Information provided →

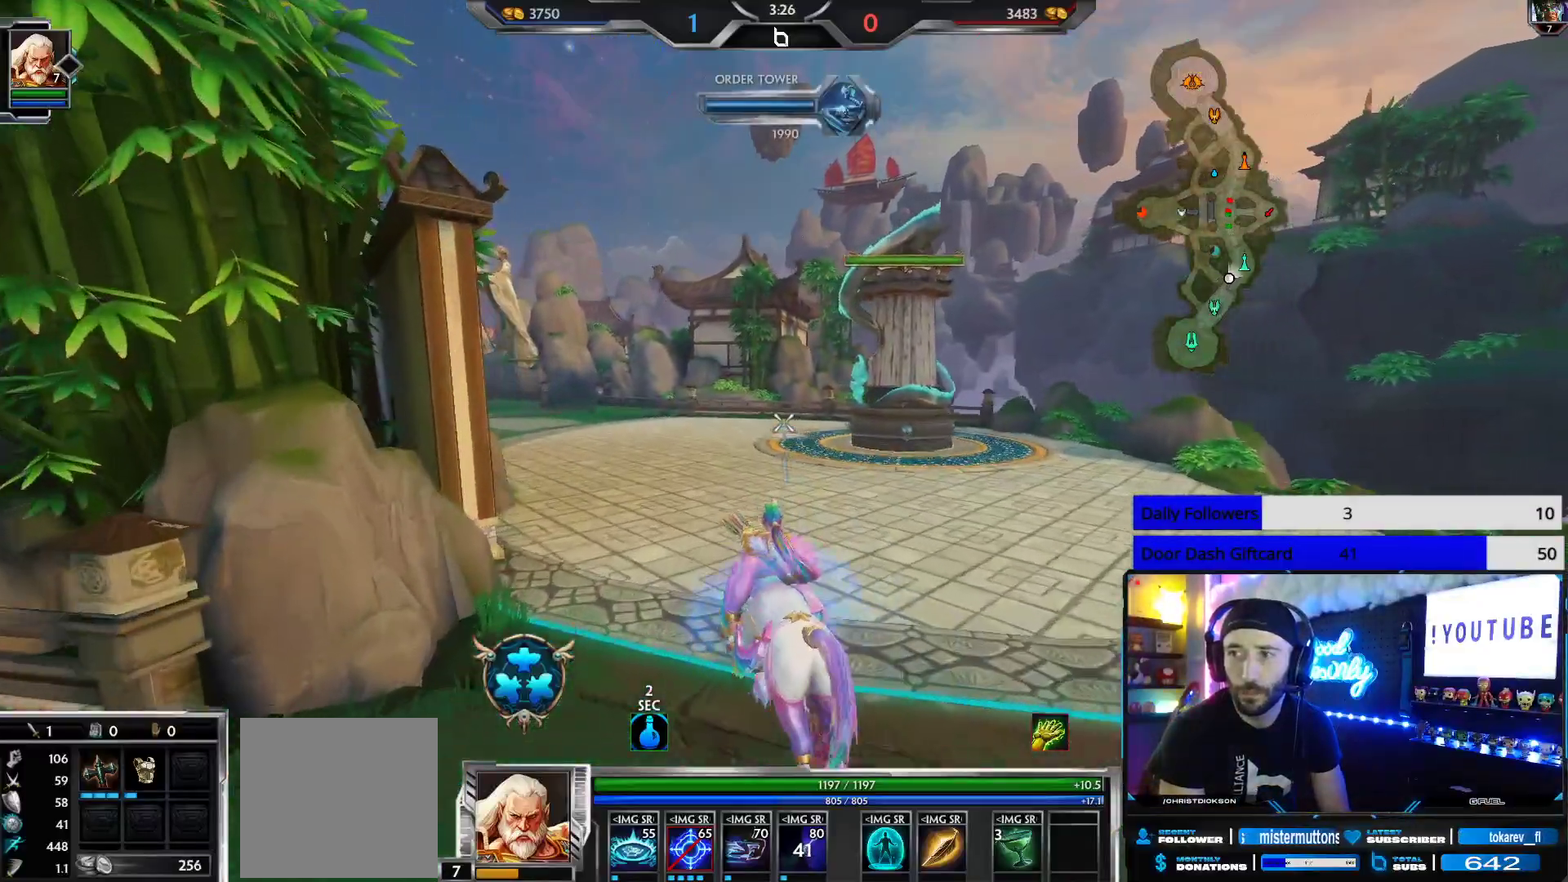
{"buttons": [], "left_stick": "up", "right_stick": "center", "events": []}
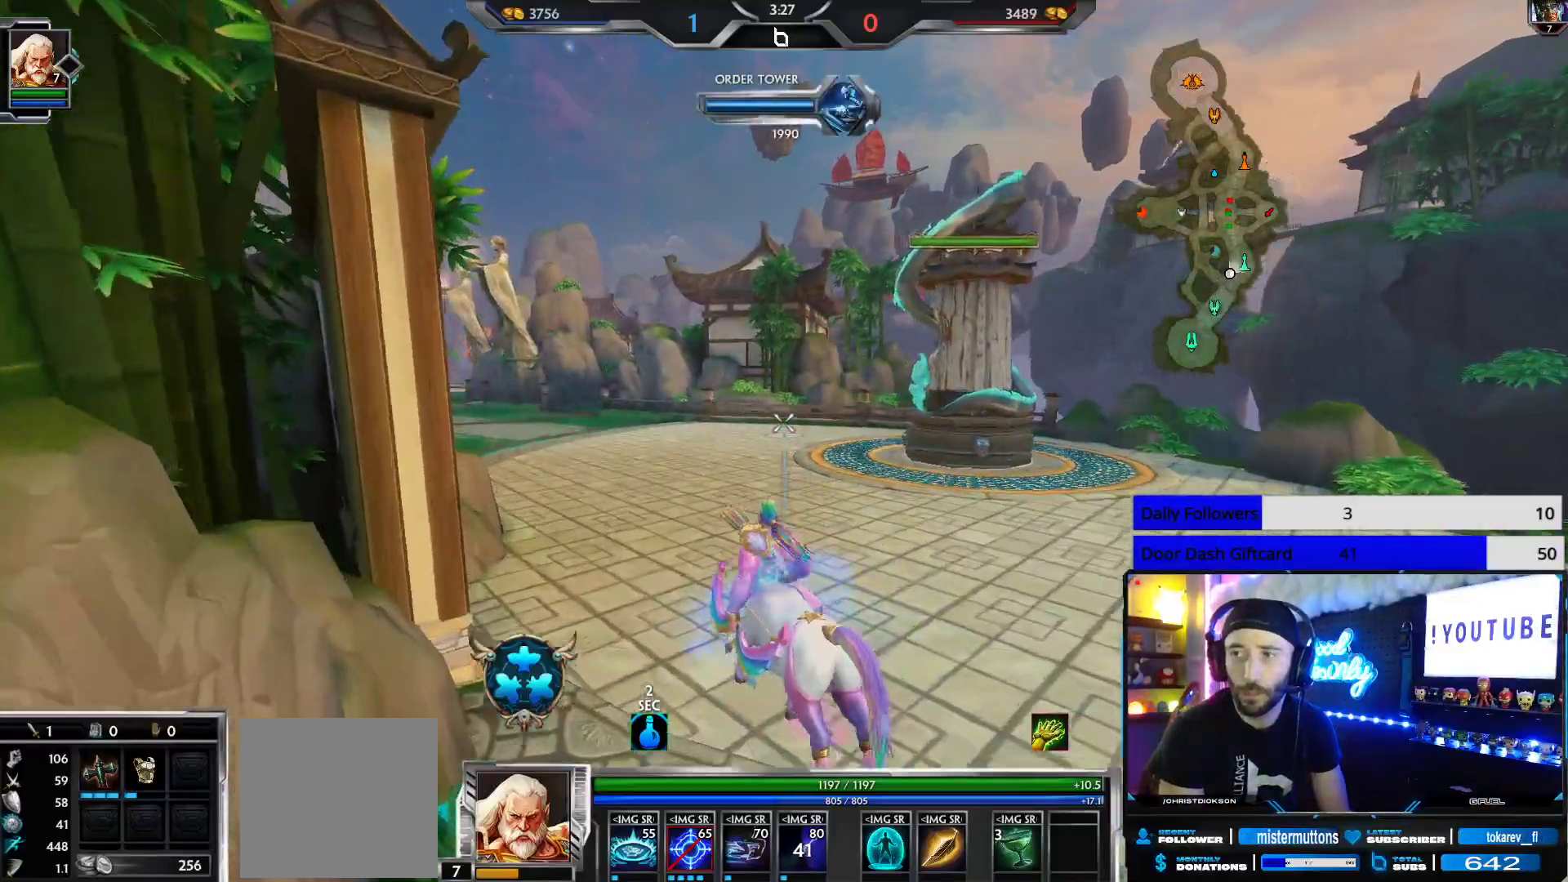
{"buttons": [], "left_stick": "up", "right_stick": "left", "events": [[433, "right_stick", "left"]]}
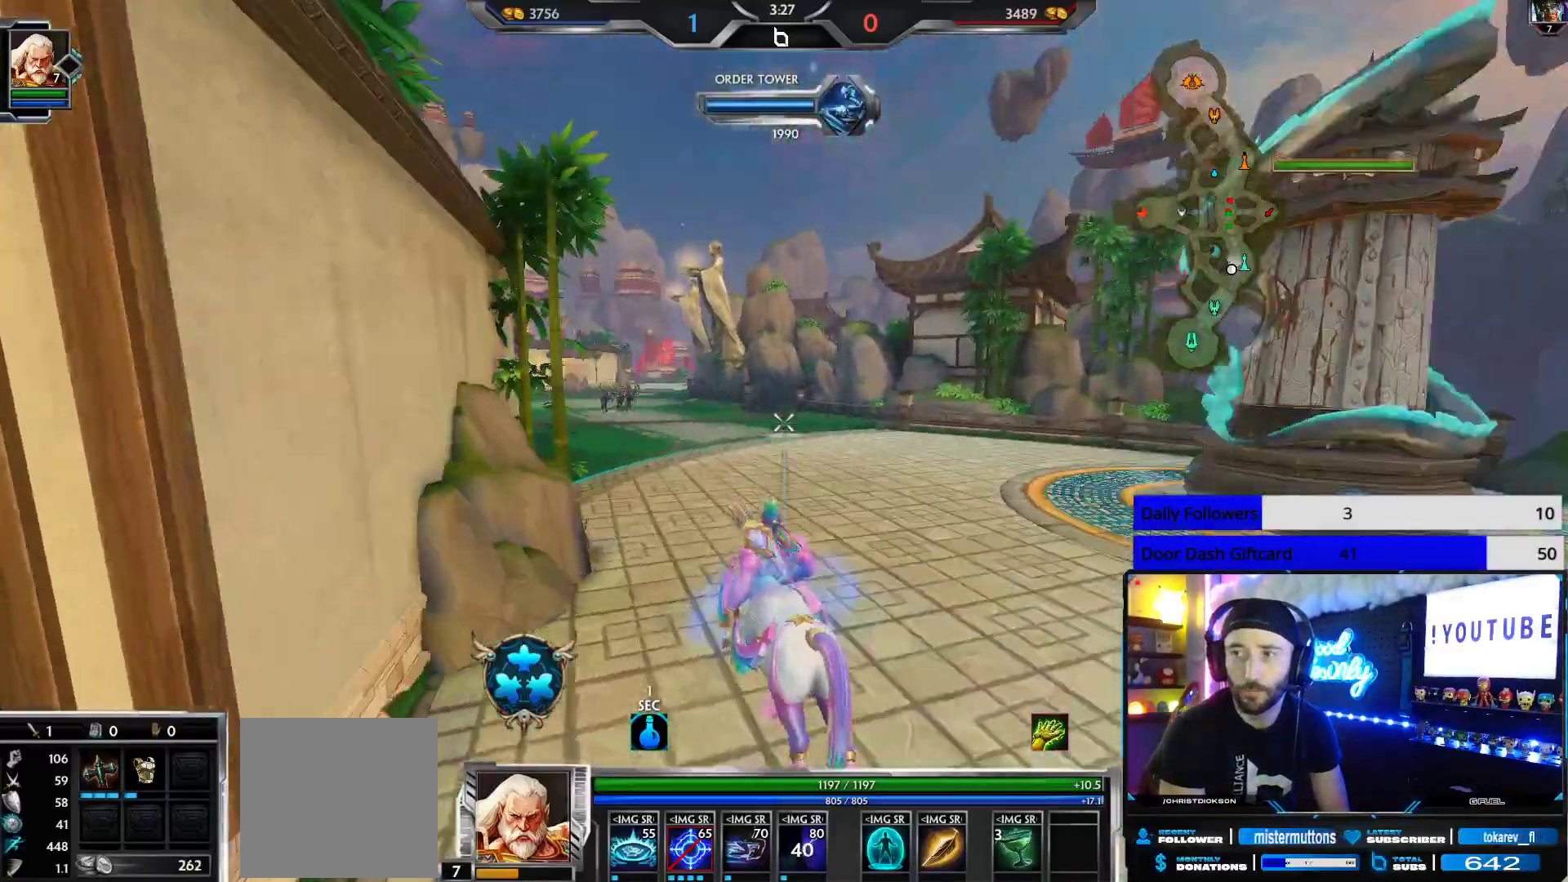
{"buttons": [], "left_stick": "up", "right_stick": "center", "events": [[33, "right_stick", "center"], [167, "right_stick", "left"], [267, "right_stick", "center"]]}
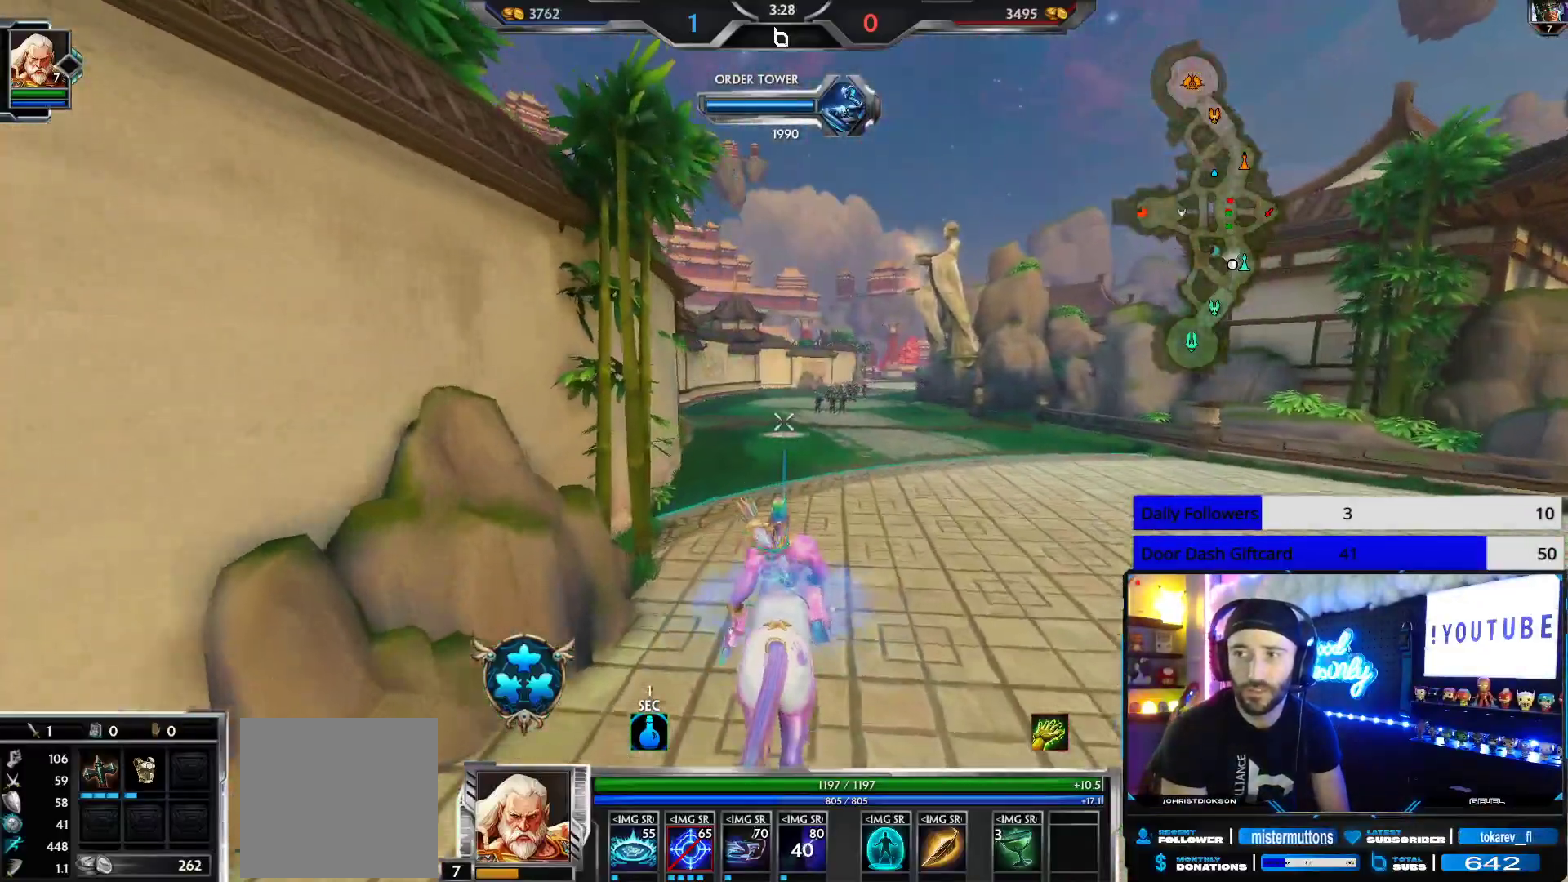
{"buttons": [], "left_stick": "up", "right_stick": "center", "events": [[217, "right_stick", "right"], [283, "right_stick", "center"]]}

Action item → Exclude every picture, then reproduce the remaining data character for character.

Response to the task →
{"buttons": [], "left_stick": "up", "right_stick": "center", "events": []}
{"buttons": [], "left_stick": "up", "right_stick": "left", "events": [[433, "right_stick", "left"]]}
{"buttons": [], "left_stick": "up", "right_stick": "center", "events": [[33, "right_stick", "center"], [167, "right_stick", "left"], [267, "right_stick", "center"]]}
{"buttons": [], "left_stick": "up", "right_stick": "center", "events": [[217, "right_stick", "right"], [283, "right_stick", "center"]]}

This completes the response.